West is responding to Putin's 'more assertive Russia': NATO chief

BAGHDAD (Reuters) - President Vladimir Putin’s announcement of new nuclear weapons is part of a resurgent Russian assertiveness that the West is already responding to, NATO Secretary General Jens Stoltenberg said on Monday, adding that he hoped to avoid an arms race.

Russian President Vladimir Putin delivers a speech during a conference of the Russian transport workers' union in Moscow, Russia March 5, 2018. Sputnik/Alexei Nikolskyi/Kremlin via REUTERS

Putin unveiled an array of new nuclear weapons - that he said were either ready or in development - last Thursday, saying they could hit almost any point in the world and not be intercepted.

“We are of course concerned,” Stoltenberg said during a visit to Iraq. “Because NATO does not want a new Cold War. We don’t want a new arms race.”

Putin’s speech, weeks before an election he is expected to win, was in line with a pattern of behaviour whereby Russia has developed new weapons and used military force on neighbouring Ukraine, Stoltenberg said.

“This pattern which we have seen over some years is part of why NATO now is adapting and implementing the strongest reinforcement to our collective defence since the Cold War,” he said.

“We’re not mirroring what Russia does - missile for missile, weapon for weapon - but we are responding because we see a more assertive Russia.”

NATO Secretary-General Jens Stoltenberg arrives at the Munich Security Conference in Munich, Germany, February 16, 2018. REUTERS/Ralph Orlowski

Stoltenberg renewed his call for Russia to abide by the Intermediate-Range Nuclear Forces (INF) Treaty that the United States said Putin had breached by his announcement last week.

Stoltenberg visited a NATO training facility in Iraq and met Prime Minister Haider al-Abadi, weeks after NATO defence ministers agreed on a bigger “train-and-advise” mission in a country where it has been part of the coalition fighting Islamic State.

“All 29 allies want NATO to play a bigger role in fighting terrorism, because terrorism affects all of us.
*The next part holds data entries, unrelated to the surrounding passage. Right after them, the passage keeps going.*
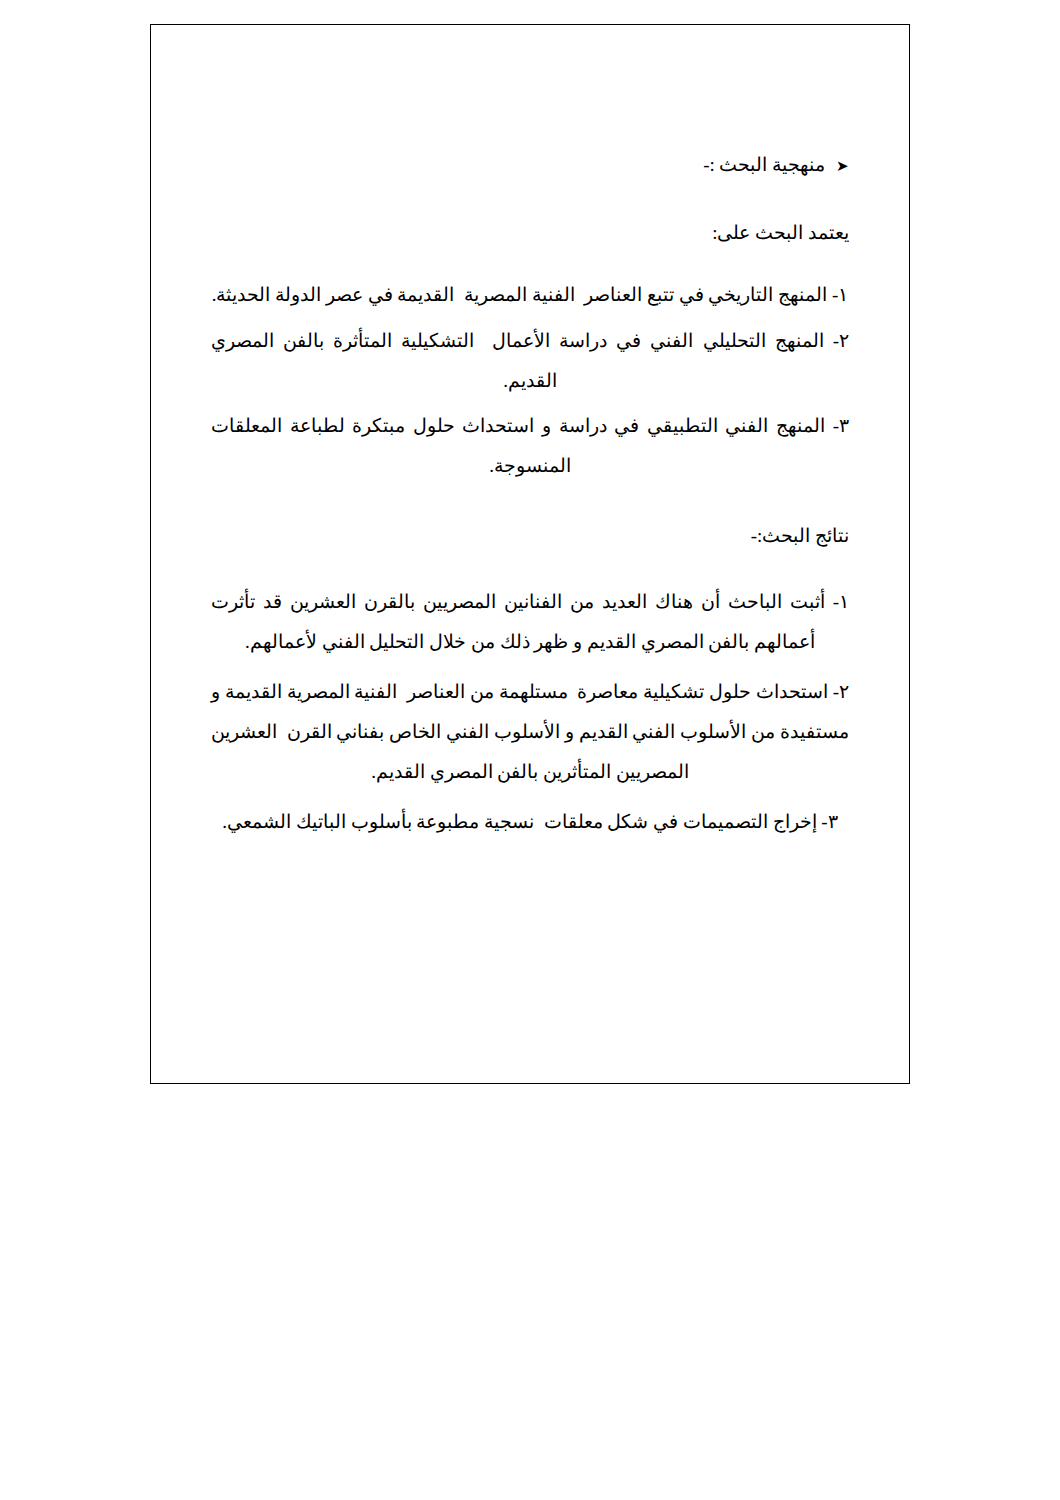➤ منهجية البحث :-
يعتمد البحث على:
١- المنهج التاريخي في تتبع العناصر الفنية المصرية القديمة في عصر الدولة الحديثة.
٢- المنهج التحليلي الفني في دراسة الأعمال التشكيلية المتأثرة بالفن المصري القديم.
٣- المنهج الفني التطبيقي في دراسة و استحداث حلول مبتكرة لطباعة المعلقات المنسوجة.
نتائج البحث:-
١- أثبت الباحث أن هناك العديد من الفنانين المصريين بالقرن العشرين قد تأثرت أعمالهم بالفن المصري القديم و ظهر ذلك من خلال التحليل الفني لأعمالهم.
٢- استحداث حلول تشكيلية معاصرة مستلهمة من العناصر الفنية المصرية القديمة و مستفيدة من الأسلوب الفني القديم و الأسلوب الفني الخاص بفناني القرن العشرين المصريين المتأثرين بالفن المصري القديم.
٣- إخراج التصميمات في شكل معلقات نسجية مطبوعة بأسلوب الباتيك الشمعي.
It’s been a clear message from the Trump administration but also from the other allies,” Stoltenberg said.

“This is about helping Iraq but also about helping ourselves.”
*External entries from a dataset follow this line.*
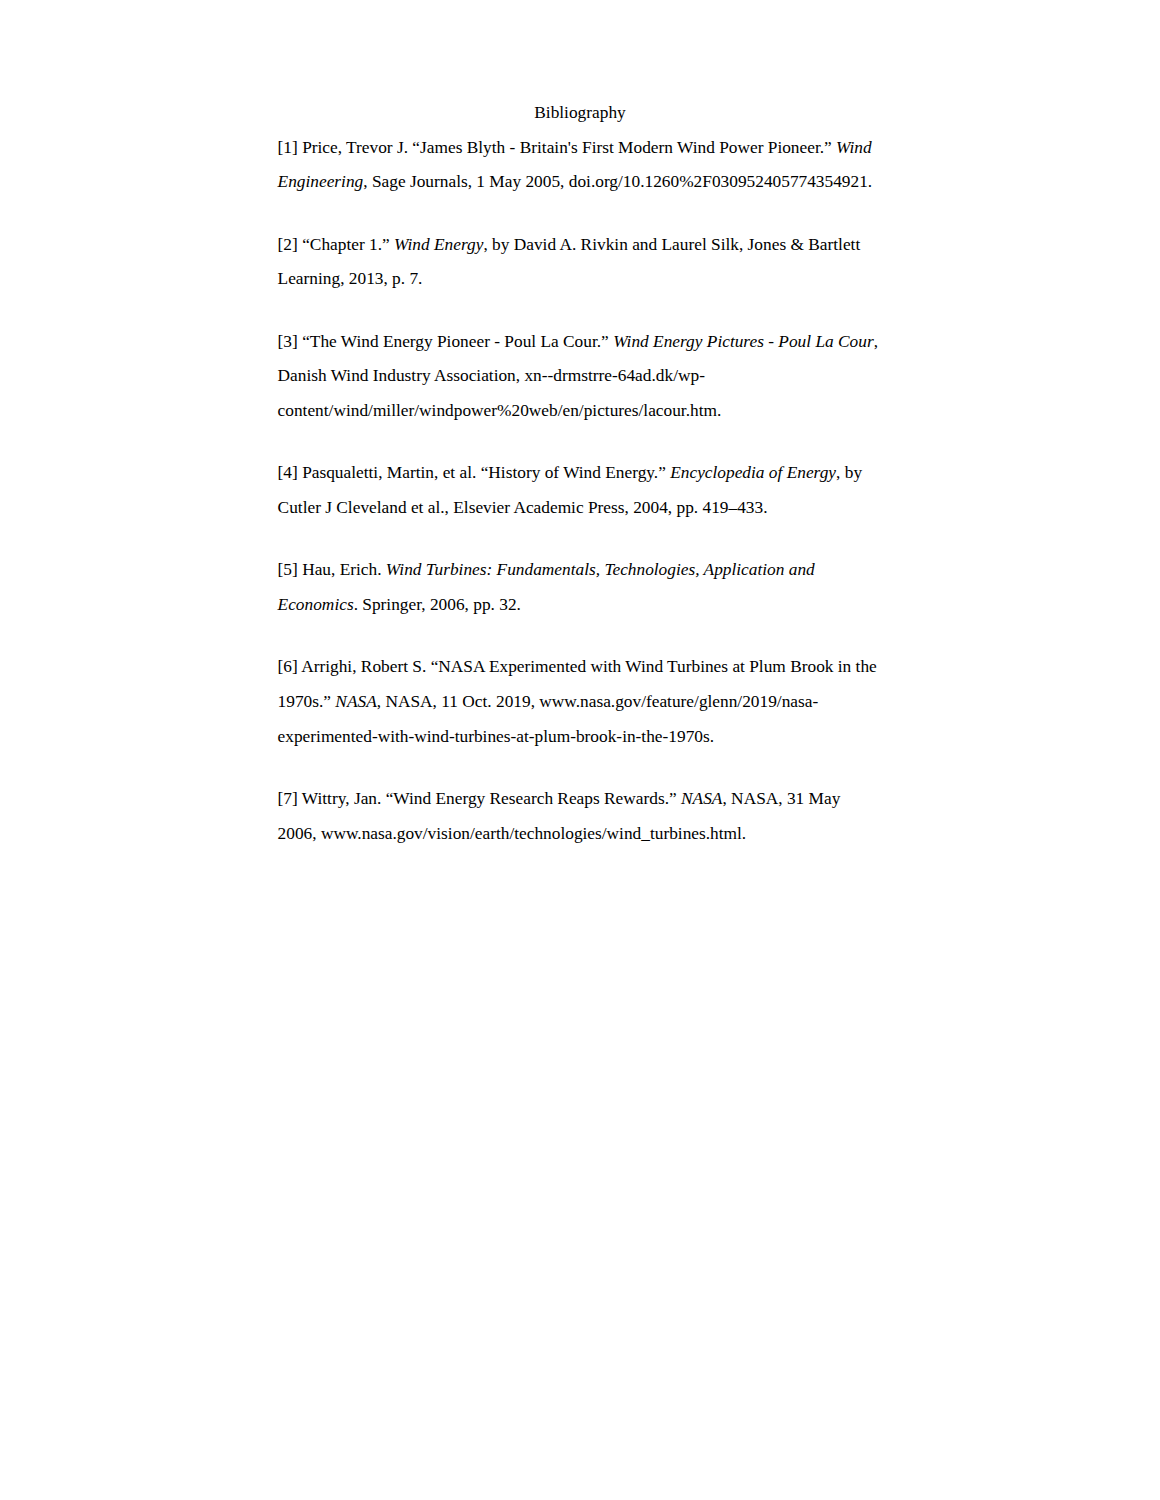Bibliography
[1] Price, Trevor J. “James Blyth - Britain's First Modern Wind Power Pioneer.” Wind Engineering, Sage Journals, 1 May 2005, doi.org/10.1260%2F030952405774354921.
[2] “Chapter 1.” Wind Energy, by David A. Rivkin and Laurel Silk, Jones & Bartlett Learning, 2013, p. 7.
[3] “The Wind Energy Pioneer - Poul La Cour.” Wind Energy Pictures - Poul La Cour, Danish Wind Industry Association, xn--drmstrre-64ad.dk/wp-content/wind/miller/windpower%20web/en/pictures/lacour.htm.
[4] Pasqualetti, Martin, et al. “History of Wind Energy.” Encyclopedia of Energy, by Cutler J Cleveland et al., Elsevier Academic Press, 2004, pp. 419–433.
[5] Hau, Erich. Wind Turbines: Fundamentals, Technologies, Application and Economics. Springer, 2006, pp. 32.
[6] Arrighi, Robert S. “NASA Experimented with Wind Turbines at Plum Brook in the 1970s.” NASA, NASA, 11 Oct. 2019, www.nasa.gov/feature/glenn/2019/nasa-experimented-with-wind-turbines-at-plum-brook-in-the-1970s.
[7] Wittry, Jan. “Wind Energy Research Reaps Rewards.” NASA, NASA, 31 May 2006, www.nasa.gov/vision/earth/technologies/wind_turbines.html.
As combat operations wind down after three years of war against Islamic State, the NATO mission that is due to start in July will focus on bomb disposal, military medicine and reforming the security institutions, including fighting corruption.

Stoltenberg said he discussed the Iraqi parliament’s demand that the government set a deadline for the withdrawal of foreign troops.

“We are here based on a request from Abadi,” he said.